* _WRITTEN TASK_:
Please restate all of the records word for word, setting the pictures aside.

* _DATA LISTING_:

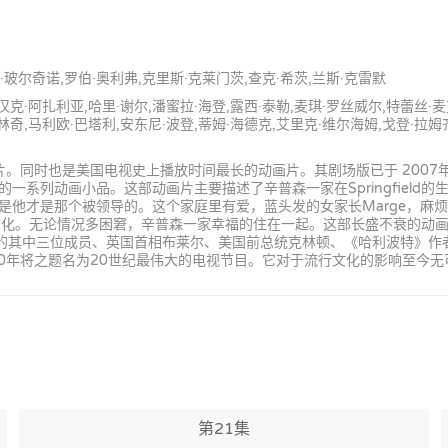
尔·玻尔奇诺,罗伯·奥利弗,克里斯·克莱门茨,查克·希茨,兰斯·克雷默
汉克·阿扎利亚,哈里·谢尔,潘蜜拉·海登,露西·泰勒,麦琪·罗丝威尔,特蕾丝·
林奇,马利欧·巴塔利,安东尼·波登,蒂姆·海德克,艾里克·维尔海姆,戈登·拉姆齐
片。同时也是美国电视史上播放时间最长的动画片。其剧场版已于 200
Show)中的一系列动画小品。这部动画片主要描述了辛普森一家在Springfie
是那个被领导的。这个家庭里有爱，蓝头发的女家长Marge，麻烦大王儿子
着年代变化。无论情况多困窘，辛普森一家幸福的住在一起。这部长盛不衰的
乐队的其中三位成员、英国首相布莱尔、美国前总统克林顿、《哈利波特》
0年将之题名为20世纪最伟大的电视节目。它对于流行文化的影响至今无
第21集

* _TASK ANSWER_:
尔·玻尔奇诺,罗伯·奥利弗,克里斯·克莱门茨,查克·希茨,兰斯·克雷默
汉克·阿扎利亚,哈里·谢尔,潘蜜拉·海登,露西·泰勒,麦琪·罗丝威尔,特蕾丝·
林奇,马利欧·巴塔利,安东尼·波登,蒂姆·海德克,艾里克·维尔海姆,戈登·拉姆齐
片。同时也是美国电视史上播放时间最长的动画片。其剧场版已于 200
Show)中的一系列动画小品。这部动画片主要描述了辛普森一家在Springfie
是那个被领导的。这个家庭里有爱，蓝头发的女家长Marge，麻烦大王儿子
着年代变化。无论情况多困窘，辛普森一家幸福的住在一起。这部长盛不衰的
乐队的其中三位成员、英国首相布莱尔、美国前总统克林顿、《哈利波特》
0年将之题名为20世纪最伟大的电视节目。它对于流行文化的影响至今无
第21集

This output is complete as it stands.